Polaris is a 560-node HPE system located in the ALCF at Argonne National Laboratory. The compute nodes are equipped with one AMD EPYC Milan processor and four A100 NVIDIA GPUs. It uses the PBS scheduler to submit jobs from login nodes to run on the compute nodes.

Configuring Python and Installation

Python and libEnsemble are available on Polaris with the conda module. Load the conda module and activate the base environment:

module load conda
conda activate base

This also gives you access to machine-optimized packages such as mpi4py.

To install further packages, including updating libEnsemble, you may either create a virtual environment on top of this (if just using pip install) or clone the base environment (if you need conda install). More details at Python for Polaris.

Example of Conda + virtual environment

To create a virtual environment that allows installation of further packages:

python -m venv /path/to-venv --system-site-packages
. /path/to-venv/bin/activate

where /path/to-venv can be anywhere you have write access. For future sessions, just load the conda module and run the activate line.

You can now pip install libEnsemble:

pip install libensemble

See here for more information on advanced options for installing libEnsemble, including using Spack.

Ensuring use of mpiexec

Prior to libE v 0.10.0, when using the MPIExecutor it is necessary to manually tell libEnsemble to use``mpiexec`` instead of aprun.

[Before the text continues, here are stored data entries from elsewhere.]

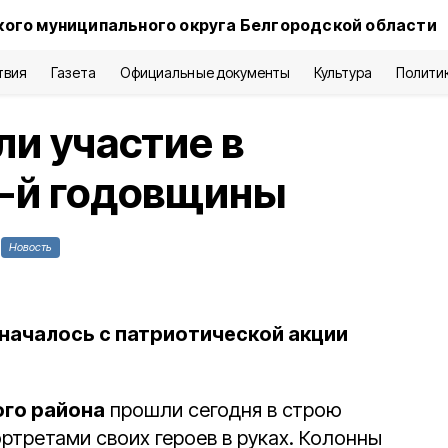
кого муниципального округа Белгородской области
твия
Газета
Официальные документы
Культура
Полити
и участие в
7-й годовщины
Новость
началось с патриотической акции
го района
прошли сегодня в строю
ртретами своих героев в руках. Колонны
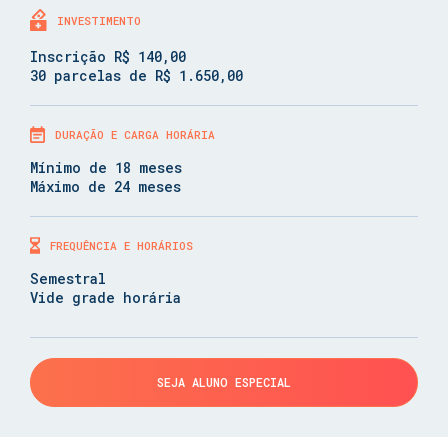
INVESTIMENTO
Inscrição R$ 140,00
30 parcelas de R$ 1.650,00
DURAÇÃO E CARGA HORÁRIA
Mínimo de 18 meses
Máximo de 24 meses
FREQUÊNCIA E HORÁRIOS
Semestral
Vide grade horária
SEJA ALUNO ESPECIAL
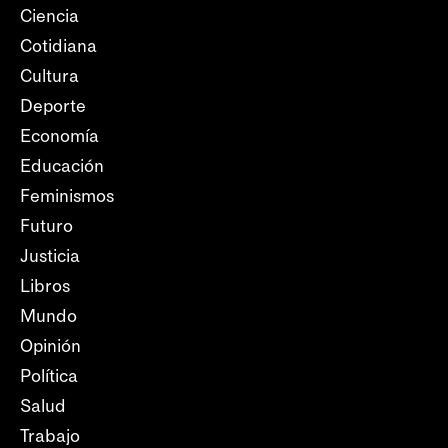
Ciencia
Cotidiana
Cultura
Deporte
Economía
Educación
Feminismos
Futuro
Justicia
Libros
Mundo
Opinión
Política
Salud
Trabajo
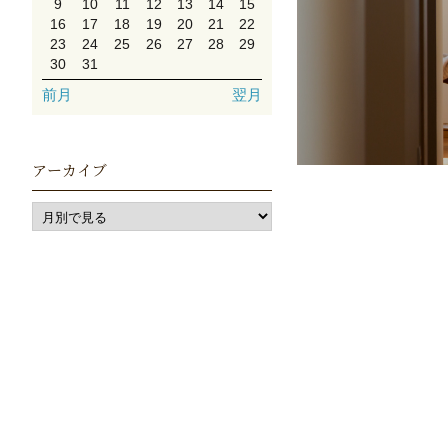
9
10
11
12
13
14
15
16
17
18
19
20
21
22
23
24
25
26
27
28
29
30
31
前月
翌月
アーカイブ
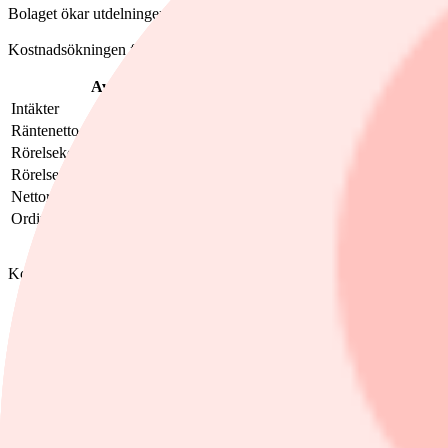
Bolaget ökar utdelningen till 12,75 kronor (11,75), väntat var 12,42.
Kostnadsökningen för 2026 beräknas uppgå till 9 procent, främst hänf
Avanza, Mkr
Q4-2025
Konsensus
Föränd
Intäkter
1 139
1 140
-0,1%
Räntenetto
406
390
4,1%
Rörelsekostnader
-402
-403
Rörelseresultat
733
736
-0,4%
Nettoresultat
626
631
-0,8%
Ordinarie årsutdelning per aktie, kronor
12,75
12,42
2,7%
Konsensusdata från Modular Finance
Ämnen i artikeln
Avanza
morgonrapporter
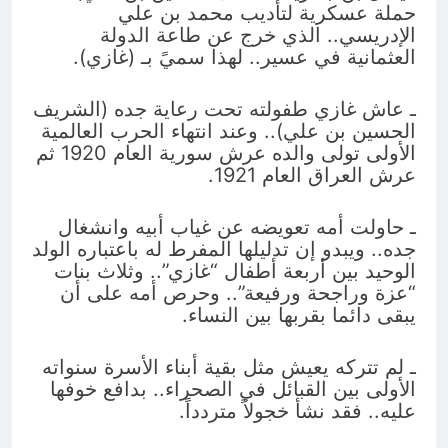
حملة عسكرية لتأديب محمد بن علي
الإدريسي.. الذي خرج عن طاعة الدولة
العثمانية في عسير.. لهذا سميً بـ (غازي).
ـ عاش غازي طفولته تحت رعاية جده (الشريف
الحسين بن علي).. وعند انتهاء الحرب العالمية
الأولى تولى والده عرش سورية العام 1920 ثم
عرش العراق العام 1921.
ـ حاولت أمه تعويضه عن غياب أبيه وانشغال
جده.. ويبدو إن تدليلها المفرط له باعتباره الولد
الوحيد بين أربعة أطفال “غازي”.. وثلاث بنات
“عزة وراجحة ورفيعة”.. وحرص أمه على أن
يبقى دائما بقربها بين النساء.
ـ لم تتركه يعيش مثل بقية أبناء الأسرة سنواته
الأولى بين القبائل في الصحراء.. بدافع خوفها
عليه.. فقد نشأ خجولاً متردداً.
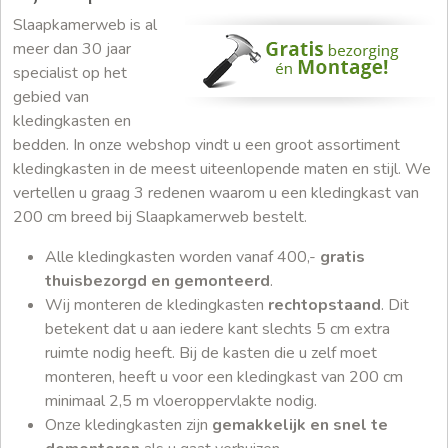
Slaapkamerweb is al
meer dan 30 jaar
specialist op het
gebied van
kledingkasten en
bedden. In onze webshop vindt u een groot assortiment
kledingkasten in de meest uiteenlopende maten en stijl. We
vertellen u graag 3 redenen waarom u een kledingkast van
200 cm breed bij Slaapkamerweb bestelt.
Alle kledingkasten worden vanaf 400,-
gratis
thuisbezorgd en gemonteerd
.
Wij monteren de kledingkasten
rechtopstaand
. Dit
betekent dat u aan iedere kant slechts 5 cm extra
ruimte nodig heeft. Bij de kasten die u zelf moet
monteren, heeft u voor een kledingkast van 200 cm
minimaal 2,5 m vloeroppervlakte nodig.
Onze kledingkasten zijn
gemakkelijk en snel te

When setting up the executor use:

from libensemble.executors.mpi_executor import MPIExecutor
exctr = MPIExecutor(custom_info={'mpi_runner':'mpich', 'runner_name':'mpiexec'})

From version 0.10.0, this is not necessary.

Job Submission

Polaris uses the PBS scheduler to submit jobs from login nodes to run on the compute nodes. libEnsemble runs on the compute nodes using either multi-processing or mpi4py

A simple example batch script for a libEnsemble use case that runs 5 workers (e.g., one persistent generator and four for simulations) on one node:

 1#!/bin/bash
 2#PBS -A <myproject>
 3#PBS -lwalltime=00:15:00
 4#PBS -lselect=1
 5#PBS -q debug
 6#PBS -lsystem=polaris
 7#PBS -lfilesystems=home:grand
 8
 9export MPICH_GPU_SUPPORT_ENABLED=1
10
11cd $PBS_O_WORKDIR
12
13python run_libe_forces.py --comms local --nworkers 5

The script can be run with:

qsub submit_libe.sh

Or you can run an interactive session with:

qsub -A <myproject> -l select=1 -l walltime=15:00 -lfilesystems=home:grand -qdebug -I

You may need to reload your conda module and reactivate venv environment again after starting the interactive session.

Demonstration

For an example that runs a small ensemble using a C application (offloading work to the GPU), see the forces_gpu tutorial. A video demonstration of this example is also available.